Just like your clothing and stride, your voice is something people will use to judge and decide whether or not to hire you. They will use it to assess whether they think you are boring, arrogant, intelligent, ditsy, confident, authoritative, bitchy, kind or meek. Your voice is laced with various aspects of your personality and people read these (often subconsciously) in order to make judgements about you.
So it’s important to ask yourself, “What does your voice says about you?”
A key point here: don’t ask your friends. Most of them will be too kind to be blunt. Instead, decide to be your own judge and record your voice. Be spontaneous in your choice of topics. Describe the room around you, talk about your summer holiday or discuss someone you like. It doesn’t matter, as long as the speech is natural and impromptu. In most people, listening to their own voice results in cringing and comments about how they don’t actually sound like that.
Yes, it may be painful, but just listen to the recording and try and objectively assess what personality traits your voice reflects. Pretend you don’t know you. What would other people be thinking when they hear ‘you’? Do you sound monotone? A little flaky? Lacking in confidence? Don’t panic – it’s good, because now you’ve received the kind of constructive criticism that most people will never tell you. Once you’ve identified the “chinks” in your voice you can actually do something about them. But remember, this exercise depends on you being as objective and honest as possible. Ignore what you already know about yourself and just use the recording as evidence.

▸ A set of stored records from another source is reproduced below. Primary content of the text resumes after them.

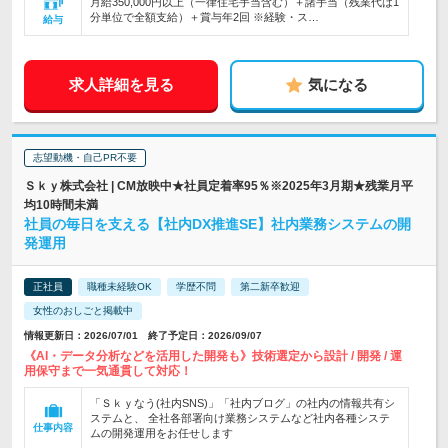
月給350,000円以上（一律住宅手当含む）＋諸手当（残業代は1
分単位で全額支給）＋賞与年2回 ※経験・ス…
給与
求人詳細を見る
気になる
志望動機・自己PR不要
Ｓｋｙ株式会社 | CM放映中★社員定着率95％※2025年3月期★残業月平
均10時間未満
社員の毎日を支える【社内DX推進SE】社内業務システムの開
発運用
正社員
職種未経験OK
学歴不問
第二新卒歓迎
女性のおしごと掲載中
情報更新日：2026/07/01 終了予定日：2026/09/07
《AI・データ分析などを活用した開発も》技術選定から設計 / 開発 / 運
用保守まで一気通貫して対応！
「Ｓｋｙなう(社内SNS)」「社内ブログ」の社内の情報共有シ
ステムと、 全社各部署向け業務システムなど社内各種システ
仕事内容
ムの開発運用をお任せします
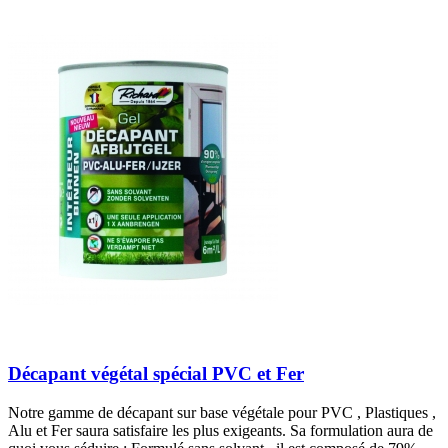
Décapant végétal spécial PVC et Fer
Notre gamme de décapant sur base végétale pour PVC , Plastiques ,
Alu et Fer saura satisfaire les plus exigeants. Sa formulation aura de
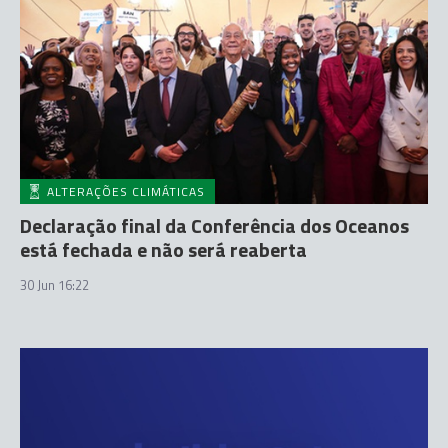
ALTERAÇÕES CLIMÁTICAS
Declaração final da Conferência dos Oceanos
está fechada e não será reaberta
30 Jun 16:22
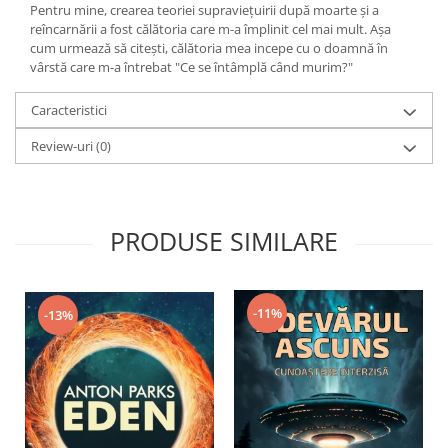
Pentru mine, crearea teoriei supravieţuirii după moarte şi a
reîncarnării a fost călătoria care m-a împlinit cel mai mult. Aşa
cum urmează să citeşti, călătoria mea incepe cu o doamnă în
vârstă care m-a întrebat "Ce se întâmplă când murim?"
Caracteristici
Review-uri
(0)
PRODUSE SIMILARE
-11%
-13%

As you go through the exercise, take care to target one deficiency area for improvement at a time. You have to be systematic to see results. If you try and improve everything at once you’re asking to fail. Say for instance, that your voice is monotonous and flat (in your opinion). Begin by playing with your pitch. Let your voice flow up and down in a way that sounds natural. Practice accenting key words. If you’re stuck for inspiration, try watching some good speakers on TV: charismatic politicians, comedians, even tele-evangelists!
Practice a few times and then record yourself. How does the new recording compare? Repeat the process until you’re happy that the ‘dullness’ has been filtered out of your voice (at least the voice you use for public speaking). Then move on to the next problem area. You may notice that you talk too fast. Perhaps you blur your words together. Make a conscious effort to slow your speech down and keep recording yourself until you reach a satisfactory speed. At first, it may seem a little artificial as you have to consciously think about the way you speak, but this is where change begins.
As time passes, you’ll have to think less and less about the changes you’re making until eventually they’ll be completely natural. Whilst things will become noticeably easier from the start, many psychologists estimate that it takes about 6 weeks of conscious effort for behaviour to become habitual (which isn’t really that long if you spent a lifetime creating the problem). The important thing to remember is that once you decide to change, you have to consciously inject the adjustments into your daily speech, not just the recording sessions. So practice on the newsagent, the bus driver, retail assistants, friends, your family, anyone you encounter.
I guarantee that if you put the effort into this technique that it will work. I have never seen a student yet who hasn’t improved their voice and presence ‘dramatically’.